%%
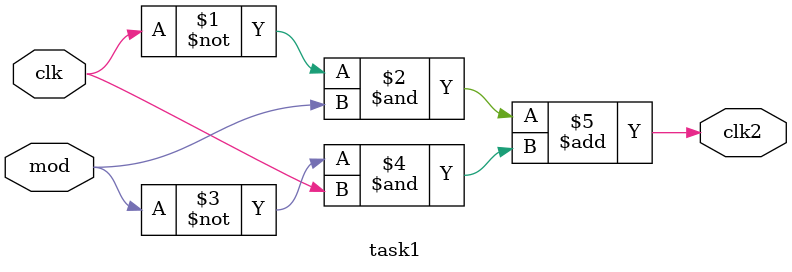
<source format=v>
module task1(clk,mod,clk2);
input clk,mod;
output clk2;
wire clk;
wire clk2;
wire mod;

assign clk2 = (~clk & mod) + (~mod & clk);

endmodule

</source>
%%
▶ _Request_
Retype each line above exactly. Leave the images out.

▶ _Solution to the problem_
<source format=v>
module task1(clk,mod,clk2);
input clk,mod;
output clk2;
wire clk;
wire clk2;
wire mod;

assign clk2 = (~clk & mod) + (~mod & clk);

endmodule

</source>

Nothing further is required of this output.